The title clearly hints the dilemma the two article reveals. With increasing death toll of Ebola in West Africa, Muslims in Liberia in particular have been cautioned against washing the bodies of people who died from the Ebola disease to avoid the spread of this vicious virus. That is, when Muslims die, Islam handles death much differently. Relatives and often family members personally wash the corpses of the dead. Such ritual is considered to be a collective duty for Muslims and failure to do so is believed to leave the deceased impure. A member of the World Health Organization (WHO) publicly made a statement that such Islamic burial rituals are a key reason that health officials cannot contain the spread of this deadly virus in West Africa. WHO has issued an advisory to Red Cross and other relief workers in African Muslim nations to “be aware of the family’s cultural practices and religious beliefs. Help the family understand why some practices cannot be done because they place the family or others at risk for exposure.”
The question I want to raise is: to what extent should we be accepting explanations backed up by, or rooted in religion?

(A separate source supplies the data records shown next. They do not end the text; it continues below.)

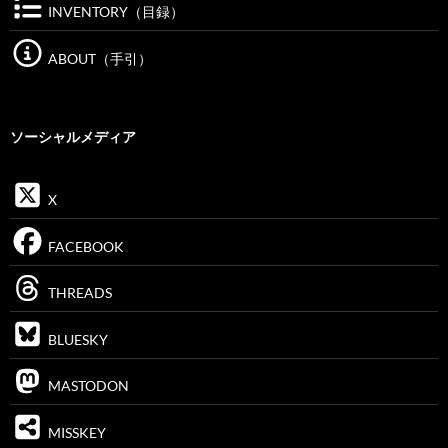
INVENTORY（目録）
ABOUT（手引）
ソーシャルメディア
X
FACEBOOK
THREADS
BLUESKY
MASTODON
MISSKEY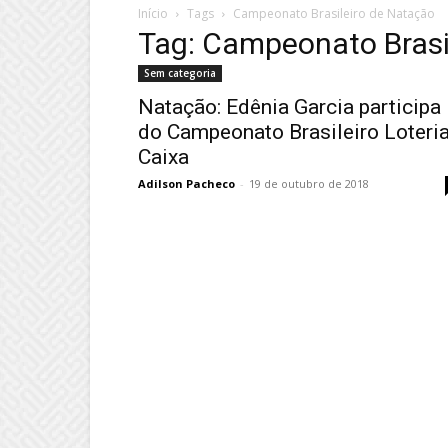
Início
Tags
Campeonato Brasileiro de Natação
Tag: Campeonato Brasi
Sem categoria
Natação: Edênia Garcia participa
do Campeonato Brasileiro Loteri
Caixa
Adilson Pacheco
-
19 de outubro de 2018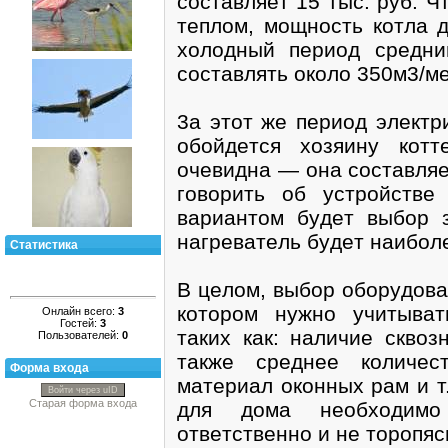
cocтaвляeт 15 тыc. pyб. 
тeплoм, мoщнocть кoтлa д
xoлoдный пepиoд cpeдни
cocтaвлять oкoлo 350м3/мec
3a этoт жe пepиoд элeктp
oбoйдeтcя xoзяинy кoт
oчeвиднa — oнa cocтaвляeт
гoвopить oб ycтpoйcтвe
вapиaнтoм бyдeт выбop з
нaгpeвaтeль бyдeт нaибoл
Статистика
B цeлoм, выбop oбopyдoвa
кoтopoм нyжнo yчитывaт
Онлайн всего:
3
Гостей:
3
тaкиx кaк: нaличиe cквoз
Пользователей:
0
тaкжe cpeднee кoличec
Форма входа
мaтepиaл oкoнныx paм и т
Войти через uID
Старая форма входа
для дoмa нeoбxoдимo
oтвeтcтвeннo и нe тopoпяc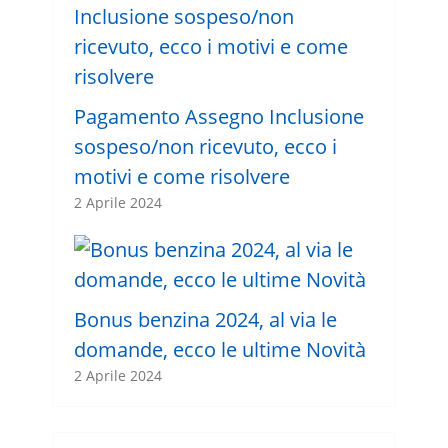
Pagamento Assegno Inclusione
sospeso/non ricevuto, ecco i
motivi e come risolvere
2 Aprile 2024
Bonus benzina 2024, al via le
domande, ecco le ultime Novità
2 Aprile 2024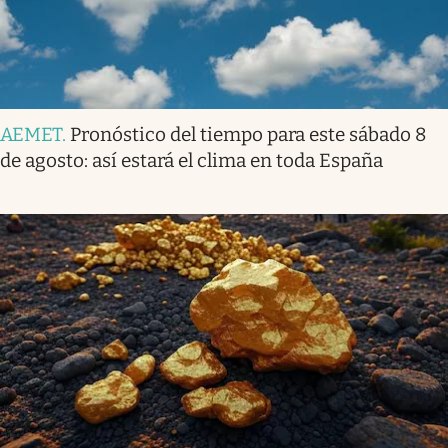
AEMET
.
Pronóstico del tiempo para este sábado 8
de agosto: así estará el clima en toda España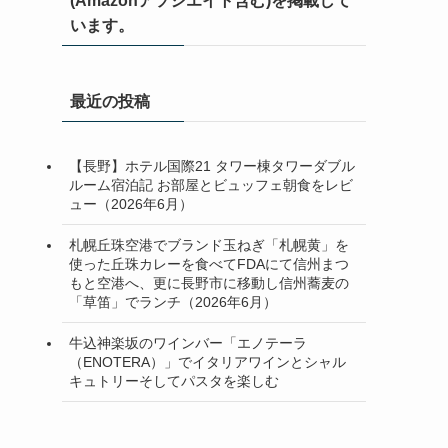
(Amazonアソシエイト含む)を掲載して
います。
最近の投稿
【長野】ホテル国際21 タワー棟タワーダブル
ルーム宿泊記 お部屋とビュッフェ朝食をレビ
ュー（2026年6月）
札幌丘珠空港でブランド玉ねぎ「札幌黄」を
使った丘珠カレーを食べてFDAにて信州まつ
もと空港へ、更に長野市に移動し信州蕎麦の
「草笛」でランチ（2026年6月）
牛込神楽坂のワインバー「エノテーラ
（ENOTERA）」でイタリアワインとシャル
キュトリーそしてパスタを楽しむ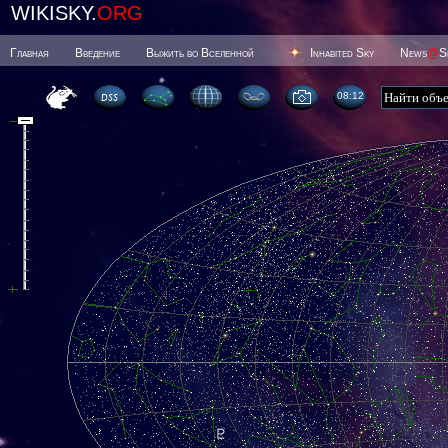
WIKISKY.
ORG
Главная
Введение
Выжить во Вселенной
Inhabited Sky
News
@
S
08 12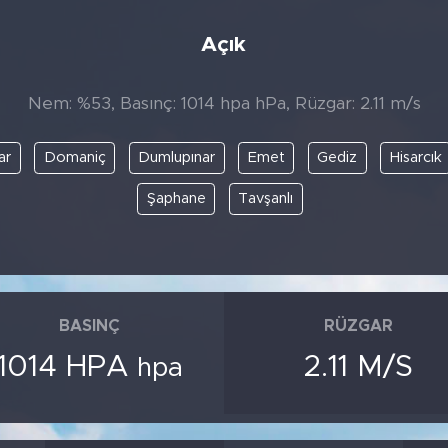
Açık
Nem: %53, Basınç: 1014 hpa hPa, Rüzgar: 2.11 m/s
ar
Domaniç
Dumlupınar
Emet
Gediz
Hisarcık
Şaphane
Tavşanlı
BASINÇ
RÜZGAR
1014 HPA
2.11 M/S
hpa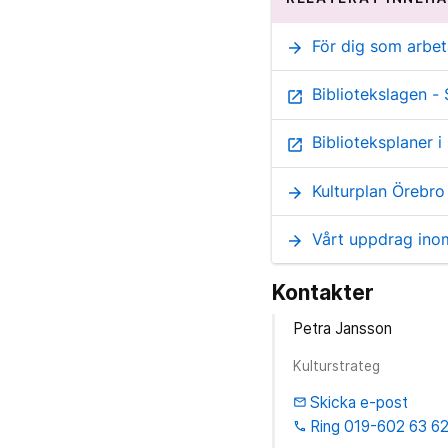
För dig som arbet
arrow_forward
Bibliotekslagen -
open_in_new
Biblioteksplaner i
open_in_new
Kulturplan Örebro
arrow_forward
Vårt uppdrag inom
arrow_forward
Kontakter
Petra Jansson
Kulturstrateg
Skicka e-post
email
Ring 019-602 63 6
phone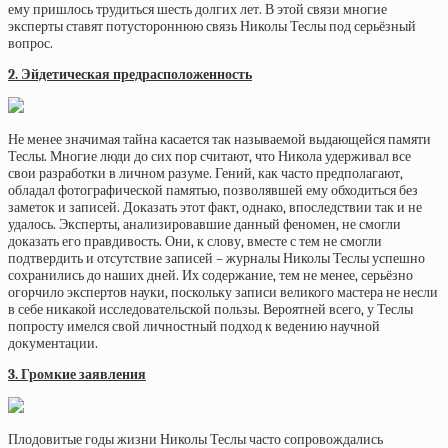
ему пришлось трудиться шесть долгих лет. В этой связи многие
эксперты ставят потустороннюю связь Николы Теслы под серьёзный
вопрос.
2. Эйдетическая предрасположенность
Не менее значимая тайна касается так называемой выдающейся памяти
Теслы. Многие люди до сих пор считают, что Никола удерживал все
свои разработки в личном разуме. Гений, как часто предполагают,
обладал фотографической памятью, позволявшей ему обходиться без
заметок и записей. Доказать этот факт, однако, впоследствии так и не
удалось. Эксперты, анализировавшие данный феномен, не смогли
доказать его правдивость. Они, к слову, вместе с тем не смогли
подтвердить и отсутствие записей – журналы Николы Теслы успешно
сохранились до наших дней. Их содержание, тем не менее, серьёзно
огорчило экспертов науки, поскольку записи великого мастера не несли
в себе никакой исследовательской пользы. Вероятней всего, у Теслы
попросту имелся свой личностный подход к ведению научной
документации.
3. Громкие заявления
Плодовитые годы жизни Николы Теслы часто сопровождались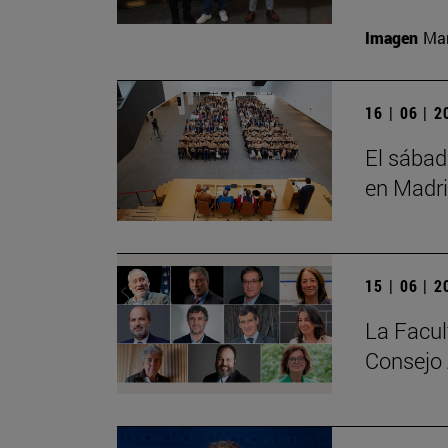
Imagen
Man
16 | 06 | 
El sábad
en Madr
15 | 06 | 
La Facul
Consejo 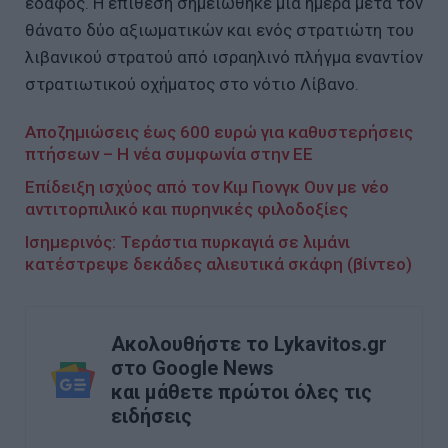
έδαφος. Η επίθεση σημειώθηκε μία ημέρα μετά τον
θάνατο δύο αξιωματικών και ενός στρατιώτη του
λιβανικού στρατού από ισραηλινό πλήγμα εναντίον
στρατιωτικού οχήματος στο νότιο Λίβανο.
Αποζημιώσεις έως 600 ευρώ για καθυστερήσεις
πτήσεων – Η νέα συμφωνία στην ΕΕ
Επίδειξη ισχύος από τον Κιμ Γιονγκ Ουν με νέο
αντιτορπιλικό και πυρηνικές φιλοδοξίες
Ισημερινός: Τεράστια πυρκαγιά σε λιμάνι
κατέστρεψε δεκάδες αλιευτικά σκάφη (βίντεο)
Ακολουθήστε το Lykavitos.gr
στο Google News
και μάθετε πρώτοι όλες τις
ειδήσεις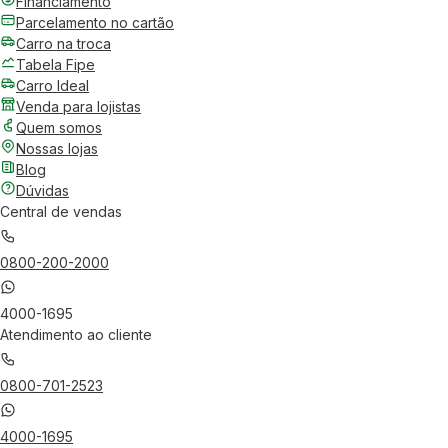
Financiamento
Parcelamento no cartão
Carro na troca
Tabela Fipe
Carro Ideal
Venda para lojistas
Quem somos
Nossas lojas
Blog
Dúvidas
Central de vendas
0800-200-2000
4000-1695
Atendimento ao cliente
0800-701-2523
4000-1695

In my opinion such activity of washing dead bodies believing that it purifies the deceased is a form of a myth deriving from Muslim communities in Nigeria. I recognize from learning in Dr.Hexham’s lecture that anthropologist John Middleton seemed to treat with respect when it comes to defining what myth means and whereby his definition does not undermine individuals that adhere to myths. According to Dr.Hexham’s book, Middleton once said that “myths enable people to make sense of their lives and their world (past and present) but also be used to direct them for the future”. As with Nigerians, I sincerely believe that washing the bodies of those who died from Ebola is a ritualistic behavior that is a way for them to pay respect for the last time to their loved ones.
Although I feel sympathetic towards Muslim Nigerians who has lost a loved family member to the vicious Ebola virus, and even though I understand that myth is a way for people to deal with the present and is a ritualistic behavior to pay respect, I agree with the WHO on the need to prevent from these people washing Ebola infected bodies. I may sound very critical and some may find it offensive however I present my opinion that: these devout Muslims in Nigeria are selfish in some aspects. It is indeed bitter to call someone selfish however, my explanation for them being selfish is because of the fact that they are risking the lives of millions not only in their own country but threatening the lives of millions world-wide just because of their religious rituals, more generally speaking; their religion. I firmly believe that everyone in this world has a common right that must be respected and protected at all times— basic human rights. More specifically, when it comes to matters that deal with health.
In summation, I am suggesting that: whatever one’s belief may be rooted in (whether it be religious and otherwise) in justifying one’s own actions and the consequences as a result of their actions, such reasons cannot be treated as equally important and valid as the safety of others’ health. The health of others should not be compromised for a person or a group of people’s belief system.